I know I do this, because all these social networks let me know (Come back! We miss you!).
Amazon tells me I haven't bought a book in a while, and even a major department store tells me that I haven't been buying anything on my store card.
We all lay low occasionally, often because we're too busy to keep in touch with all our networks. Or maybe we just want a bit of space. And I suppose it's nice to know that our online communities care about us, even if it is just to make sure we haven't signed up with someone else (the Next Big Thing).
It's just like in our offline life - friends or family will call us if we disappear off the radar for a while - it's all part of caring about each other. In a previous post I talked about maintaining networks (The Medium Sell), and whether our communities are online, offline, personal or business, it's the relationships between us and our contacts that tell us what's happening in the world and our fields of interest.

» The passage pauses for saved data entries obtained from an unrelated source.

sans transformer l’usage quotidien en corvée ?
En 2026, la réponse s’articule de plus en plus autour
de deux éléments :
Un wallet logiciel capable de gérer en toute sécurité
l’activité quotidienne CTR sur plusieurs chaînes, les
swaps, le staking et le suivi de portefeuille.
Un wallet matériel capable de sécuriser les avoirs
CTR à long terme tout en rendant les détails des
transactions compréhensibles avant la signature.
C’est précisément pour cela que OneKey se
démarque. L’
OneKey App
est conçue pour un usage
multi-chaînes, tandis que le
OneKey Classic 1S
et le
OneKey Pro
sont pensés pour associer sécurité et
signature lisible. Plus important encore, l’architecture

Which is why people hold conferences, forums, seminars, colloquiums… all manner of get-togethers to share knowledge and maintain contacts.

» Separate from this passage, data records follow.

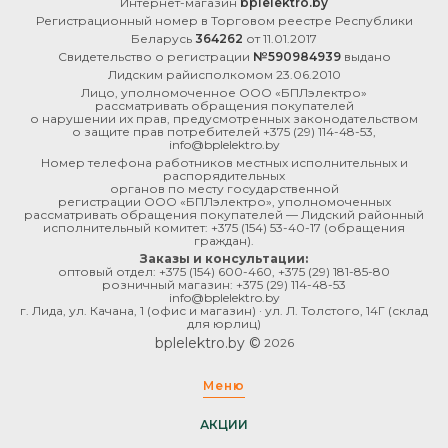
Интернет-магазин
bplelektro.by
Регистрационный номер в Торговом реестре Республики
Беларусь
364262
от 11.01.2017
Свидетельство о регистрации
№590984939
выдано
Лидским райисполкомом 23.06.2010
Лицо, уполномоченное ООО «БПЛэлектро»
рассматривать обращения покупателей
о нарушении их прав, предусмотренных законодательством
о защите прав потребителей
+375 (29) 114-48-53
,
info@bplelektro.by
Номер телефона работников местных исполнительных и
распорядительных
органов по месту государственной
регистрации ООО «БПЛэлектро», уполномоченных
рассматривать обращения покупателей — Лидский районный
исполнительный комитет:
+375 (154) 53-40-17
(обращения
граждан).
Заказы и консультации:
оптовый отдел:
+375 (154) 600-460
,
+375 (29) 181-85-80
розничный магазин:
+375 (29) 114-48-53
info@bplelektro.by
г. Лида, ул. Качана, 1 (офис и магазин) · ул. Л. Толстого, 14Г (склад
для юрлиц)
bplelektro.by ©
2026
Меню
АКЦИИ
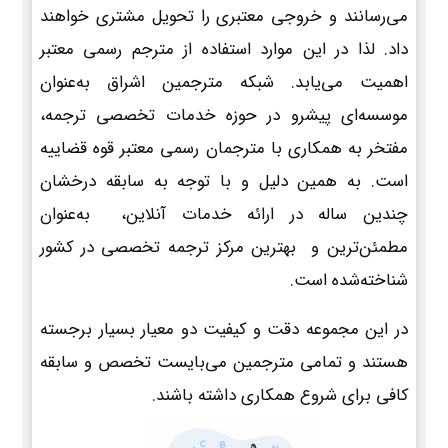
می‌رسانند و خروجی معتبری را تحویل مشتری خواهند
داد. لذا در این موارد استفاده از مترجم رسمی معتبر
اهمیت می‌یابد. شبکه مترجمین اشراق به‌عنوان
موسسه‌ای پیشرو در حوزه خدمات تخصصی ترجمه،
مفتخر به همکاری با مترجمان رسمی معتبر قوه قضاییه
است. به همین دلیل و با توجه به سابقه درخشان
چندین ساله در ارائه خدمات آنلاین، به‌عنوان
مطمئن‌ترین و بهترین مرکز ترجمه تخصصی در کشور
شناخته‌شده است.
در این مجموعه دقت و کیفیت دو معیار بسیار برجسته
هستند و تمامی مترجمین می‌بایست تخصص و سابقه
کافی برای شروع همکاری داشته باشند.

Education is changing so rapidly with new approaches and new technologies, that many institutions are holding forums to explore and engage with possibilities for future directions. This is a unique time in education, one in which innovation is an almost daily occurrence. And those who try new approaches, or look at old approaches in new ways, will be the most successful in the long run.

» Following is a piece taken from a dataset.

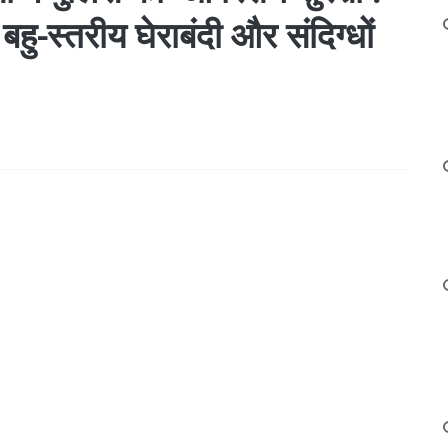
बहु-स्तरीय घेराबंदी और संदिग्धों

Which leads me on to a forum that we're holding at the Northern Sydney Institute on Thursday November 21st, called (appropriately) the Learning and Teaching Innovation Forum.
It will be a day of conversations, exhibitions and ideas, and hopefully the first of many.
For more details about the forum, head to http://www.learninginnovationforum.com.au. The website contains a description and overview of the day, and anyone interested can register to attend. It's free, and sure to inspire.
For now though, I'm going to stop being a hermit and get back into blogging.